When I read about harm reduction in the context of drug use, I typically come across the ideas of clean syringe exchanges to prevent the transmission of bloodborne diseases (e.g., HIV, hepatitis, etc.), fentanyl test strips so that users can test their drugs before consuming them, carrying Narcan/naloxone and being ready to use it in case of an opioid overdose, and safe consumption spaces with professional healthcare personnel to administer a safe supply of heroin or other opioids. I recently read a journal article written by Dr. Daniel Ciccarone, a University of California San Francisco drug policy expert, and he mentioned the concept “Surveillance of the Drug Supply”, which essentially consists of monitoring, identifying, and collecting data on the regional drug supply and encouraging the sharing of such data between the public safety agencies (i.e., law enforcement agencies) and public health agencies.
IDEM Systems’ technology intends to collect data that would allow for this kind of drug surveillance. The initial idea was for law enforcement agencies to have access to the data to aid in their drug interdiction activities. Now considering the concept of surveilling the illicit drug supply, the same data would be highly beneficial if shared with public health agencies.
Imagine the following hypothetical use case of our technology: over the last week, police in the area have encountered 6 drug cases involving counterfeit Xanax pills and counterfeit Adderall pills. The IDEM Systems drug test was used to determine that the Xanax pills contain various fentanyl analogs and the Adderall pills contain methamphetamine and caffeine. The police would share this real-time data and make it immediately accessible to the county public health department. The public health department could monitor the data and, as needed, make public service announcements and publish press releases to alert the community and/or push notifications to organizations that work closely with at-risk populations about these counterfeit drugs in the illicit drug supply. Additionally, finals week may be coming up for the local universities and Adderall and Xanax may be in demand on campus for focusing, studying, reducing anxiety, etc. The public health department can push alerts directly to the universities’ public safety departments, which can push text and email alerts to all of their students to quickly warn them about the counterfeit pills they may encounter in the black market. By spreading awareness about these tainted drugs in the region, potential users would be more careful when consuming illicit drugs or just avoid them altogether – which would minimize overdoses.

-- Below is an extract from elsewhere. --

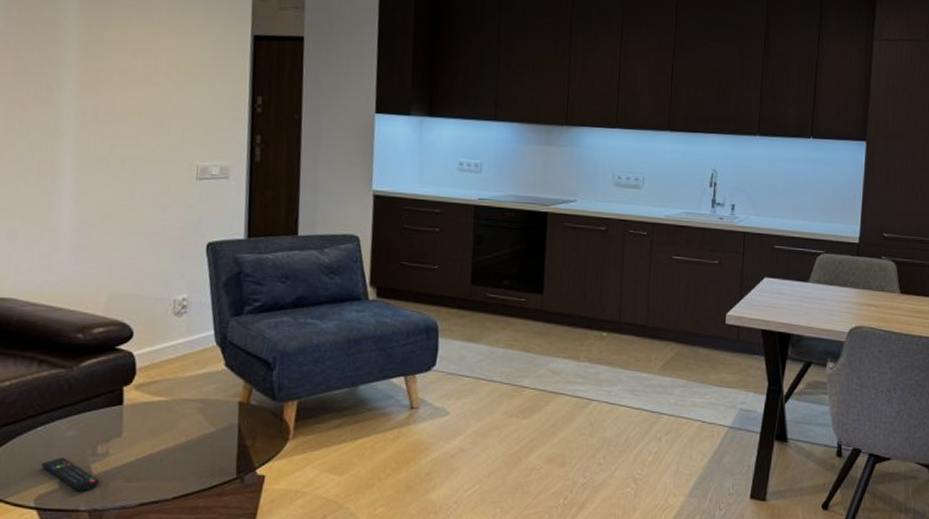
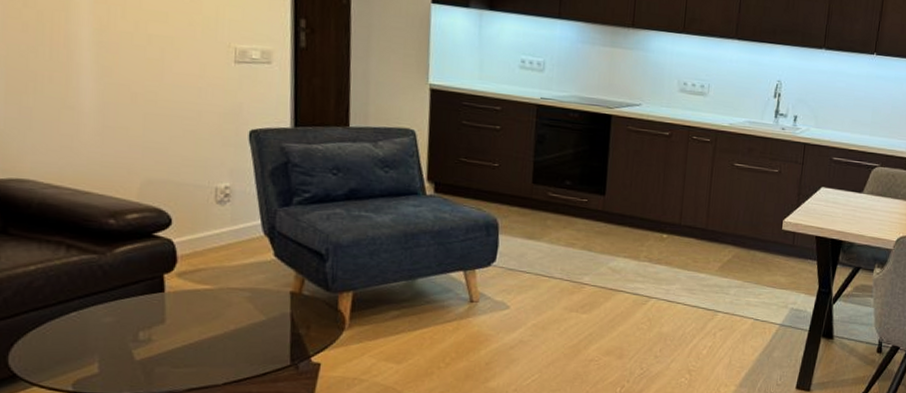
remote control: present [40,457,99,492] -> none [76,343,143,377]

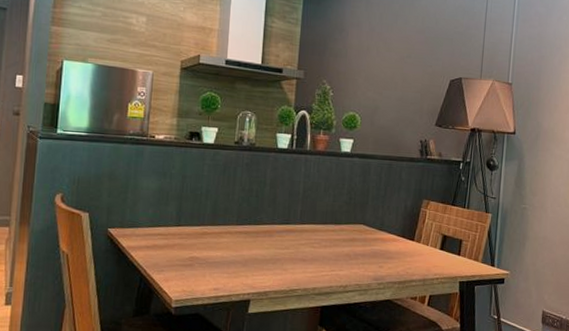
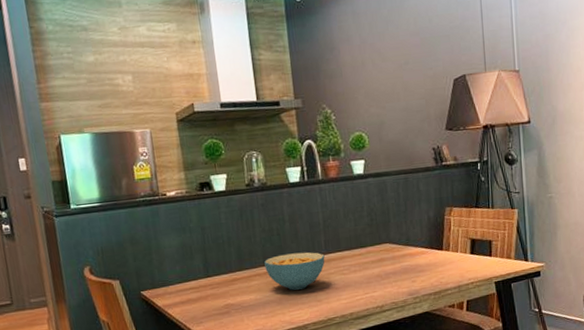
cereal bowl: none [237,216,298,255] -> present [263,252,325,290]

The ability to collect drug data in real time as portrayed in this scenario would change the paradigm of how government agencies handle the many aspects of the drug epidemic. Our public officials can no longer pretend that the drug epidemic will just work itself out. They must be proactive in combating it and finding innovative solutions to such a significant societal problem. That includes supporting initiatives that promote effective drug education and harm reduction, passing legislation to fund the development of technologies that will improve public safety and public health, and encouraging public-private partnerships to catalyze the generation of new ideas to help the people they represent. Last year, a record 93,000 people died of a drug overdose in America. Public officials on the federal, state, and county/municipal levels must do more to influence drug policies that adopt expert recommendations to combat the drug epidemic.